In today’s economy, folks are looking for ways to save money in business. More and more, social media emerges as a solution. Take, for example, the corporate conference. On average, it costs about $1,000 per head to fly attendees in and put them up for a 2 day conference. Businesses are now uncomfortable with the $250,000 spend and are looking for alternatives. Social media fills the void. Why not host a virtual conference at more modest cost, say $5,000?

This business activity defines the race to the bottom.

Similarly, businesses and its employees are looking for an “edge” in the workplace. Historically valuable conversations like “what is our market share?” are being replaced by a thirst for information. More importantly, to be the first to find hot information and report it throughout the organization. To the prospector come the riches. Today, value comes from the following statements:

  • “Did you see?”
  • “I found…”
  • “Check this out…”

Information is driving a “race to the top” in terms of value. Each newly discovered tweet, story, or theory could be the nugget that wins recognition, fame, or accomplishment. So we mine Twitter and read RSS dumps trying to identify the tidbit that will be most valued by the organization. Through information control, the boss used to be the best informed person in the group. Now, the employees have equal access to information via the web. The equation shifts and the organization flattens.

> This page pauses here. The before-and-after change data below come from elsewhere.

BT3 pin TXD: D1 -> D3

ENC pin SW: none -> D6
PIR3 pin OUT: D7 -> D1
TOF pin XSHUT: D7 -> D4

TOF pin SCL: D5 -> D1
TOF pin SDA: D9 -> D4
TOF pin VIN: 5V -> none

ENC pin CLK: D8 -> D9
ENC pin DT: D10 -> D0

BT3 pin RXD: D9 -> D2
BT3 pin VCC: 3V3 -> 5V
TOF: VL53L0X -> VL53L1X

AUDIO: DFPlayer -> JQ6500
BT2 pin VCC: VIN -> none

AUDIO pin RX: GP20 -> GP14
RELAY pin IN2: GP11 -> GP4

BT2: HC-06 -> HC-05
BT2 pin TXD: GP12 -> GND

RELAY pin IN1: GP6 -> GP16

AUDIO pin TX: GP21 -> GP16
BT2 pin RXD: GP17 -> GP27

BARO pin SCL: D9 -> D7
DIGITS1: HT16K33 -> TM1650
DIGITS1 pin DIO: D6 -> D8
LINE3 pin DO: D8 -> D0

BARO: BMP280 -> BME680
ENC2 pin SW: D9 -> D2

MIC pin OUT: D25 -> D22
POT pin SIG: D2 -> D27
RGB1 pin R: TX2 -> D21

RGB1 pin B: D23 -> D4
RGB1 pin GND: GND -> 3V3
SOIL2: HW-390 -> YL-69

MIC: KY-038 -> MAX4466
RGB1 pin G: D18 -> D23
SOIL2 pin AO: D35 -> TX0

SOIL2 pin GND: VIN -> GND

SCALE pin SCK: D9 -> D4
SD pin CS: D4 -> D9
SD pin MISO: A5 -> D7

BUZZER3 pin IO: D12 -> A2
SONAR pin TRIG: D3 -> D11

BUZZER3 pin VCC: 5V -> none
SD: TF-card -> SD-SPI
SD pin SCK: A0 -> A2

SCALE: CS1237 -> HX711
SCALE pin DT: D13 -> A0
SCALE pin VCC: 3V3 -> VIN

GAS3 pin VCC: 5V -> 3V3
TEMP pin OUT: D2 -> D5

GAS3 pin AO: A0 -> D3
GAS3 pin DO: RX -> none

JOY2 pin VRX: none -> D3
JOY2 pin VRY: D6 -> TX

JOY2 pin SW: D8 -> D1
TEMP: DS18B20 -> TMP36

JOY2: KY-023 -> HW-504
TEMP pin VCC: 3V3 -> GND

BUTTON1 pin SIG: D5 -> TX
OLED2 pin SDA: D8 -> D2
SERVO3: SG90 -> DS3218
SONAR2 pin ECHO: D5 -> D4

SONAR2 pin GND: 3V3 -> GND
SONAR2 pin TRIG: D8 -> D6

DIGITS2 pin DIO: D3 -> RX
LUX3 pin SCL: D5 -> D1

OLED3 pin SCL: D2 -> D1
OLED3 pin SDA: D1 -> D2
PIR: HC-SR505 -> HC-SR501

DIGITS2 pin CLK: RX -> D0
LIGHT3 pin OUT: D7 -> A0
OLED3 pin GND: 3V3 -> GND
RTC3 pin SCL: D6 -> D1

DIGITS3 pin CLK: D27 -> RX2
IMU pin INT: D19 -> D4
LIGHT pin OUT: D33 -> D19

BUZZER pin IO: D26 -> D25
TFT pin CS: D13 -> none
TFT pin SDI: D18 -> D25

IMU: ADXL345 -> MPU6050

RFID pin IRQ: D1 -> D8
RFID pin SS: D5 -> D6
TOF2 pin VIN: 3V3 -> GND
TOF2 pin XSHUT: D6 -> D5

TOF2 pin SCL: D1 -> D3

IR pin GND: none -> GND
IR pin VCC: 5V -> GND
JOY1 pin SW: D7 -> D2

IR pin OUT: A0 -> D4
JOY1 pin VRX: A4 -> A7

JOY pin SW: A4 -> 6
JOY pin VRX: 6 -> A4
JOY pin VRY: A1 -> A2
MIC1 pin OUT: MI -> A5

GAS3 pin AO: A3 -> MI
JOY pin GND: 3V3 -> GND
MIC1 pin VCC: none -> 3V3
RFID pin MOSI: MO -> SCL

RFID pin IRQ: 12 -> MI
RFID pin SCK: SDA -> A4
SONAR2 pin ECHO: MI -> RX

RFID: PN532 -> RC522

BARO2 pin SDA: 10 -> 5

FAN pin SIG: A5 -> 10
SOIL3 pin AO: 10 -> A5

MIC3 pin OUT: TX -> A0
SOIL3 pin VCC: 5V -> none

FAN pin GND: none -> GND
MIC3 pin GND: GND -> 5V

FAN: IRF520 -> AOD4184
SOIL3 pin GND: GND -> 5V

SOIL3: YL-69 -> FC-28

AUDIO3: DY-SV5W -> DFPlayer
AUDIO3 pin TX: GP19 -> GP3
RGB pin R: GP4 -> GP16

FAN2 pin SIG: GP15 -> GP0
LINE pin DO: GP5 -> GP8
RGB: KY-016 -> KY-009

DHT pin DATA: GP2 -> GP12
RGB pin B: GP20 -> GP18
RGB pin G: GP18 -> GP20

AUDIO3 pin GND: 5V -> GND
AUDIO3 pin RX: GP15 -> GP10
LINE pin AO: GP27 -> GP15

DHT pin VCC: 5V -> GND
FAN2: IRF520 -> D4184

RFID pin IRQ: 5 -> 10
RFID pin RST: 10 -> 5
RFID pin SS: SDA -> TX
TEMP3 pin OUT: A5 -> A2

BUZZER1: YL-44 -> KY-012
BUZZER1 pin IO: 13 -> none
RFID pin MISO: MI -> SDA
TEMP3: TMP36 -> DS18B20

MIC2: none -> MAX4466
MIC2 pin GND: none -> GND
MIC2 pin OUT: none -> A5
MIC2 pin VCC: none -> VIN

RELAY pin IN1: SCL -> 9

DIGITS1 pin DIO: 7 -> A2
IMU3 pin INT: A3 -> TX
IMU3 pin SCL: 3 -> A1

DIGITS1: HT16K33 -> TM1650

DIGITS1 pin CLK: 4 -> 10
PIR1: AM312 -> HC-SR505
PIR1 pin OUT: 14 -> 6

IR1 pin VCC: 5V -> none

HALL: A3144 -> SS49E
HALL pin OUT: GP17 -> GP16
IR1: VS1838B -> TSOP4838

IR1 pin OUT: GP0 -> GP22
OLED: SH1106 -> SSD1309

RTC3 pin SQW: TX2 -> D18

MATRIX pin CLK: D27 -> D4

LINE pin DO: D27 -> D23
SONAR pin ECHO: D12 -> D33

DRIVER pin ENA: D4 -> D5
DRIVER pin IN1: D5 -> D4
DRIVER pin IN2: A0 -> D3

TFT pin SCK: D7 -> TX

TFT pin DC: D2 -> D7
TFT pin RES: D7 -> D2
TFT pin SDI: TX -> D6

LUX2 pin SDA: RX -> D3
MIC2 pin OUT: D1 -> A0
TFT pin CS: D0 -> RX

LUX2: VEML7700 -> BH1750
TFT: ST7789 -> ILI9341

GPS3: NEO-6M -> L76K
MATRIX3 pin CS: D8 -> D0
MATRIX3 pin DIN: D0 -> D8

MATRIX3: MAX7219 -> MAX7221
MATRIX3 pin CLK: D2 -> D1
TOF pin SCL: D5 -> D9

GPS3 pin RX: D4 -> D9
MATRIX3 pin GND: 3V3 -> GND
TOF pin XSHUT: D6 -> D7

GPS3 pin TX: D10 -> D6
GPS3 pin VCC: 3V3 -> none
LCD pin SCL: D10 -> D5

This activity defines the race to the top.

The spread between top and bottom is information arbitrage. No longer do I need to spend hundreds of dollars on professional groups to network in my industry or thousands of dollars to bring in consultants. The web makes this information more accessible and in most cases free. The challenge for employees is to make the information palatable for the organization to devour.

The role of corporate web editor is born. Take in tons of web based information, edit, re-package, and route within the organization.

I need to think this through a bit more but wanted to get initial thoughts out there. I also realize I’m not the first to think of “Information Arbitrage” as a concept but I like the handle. What do you think?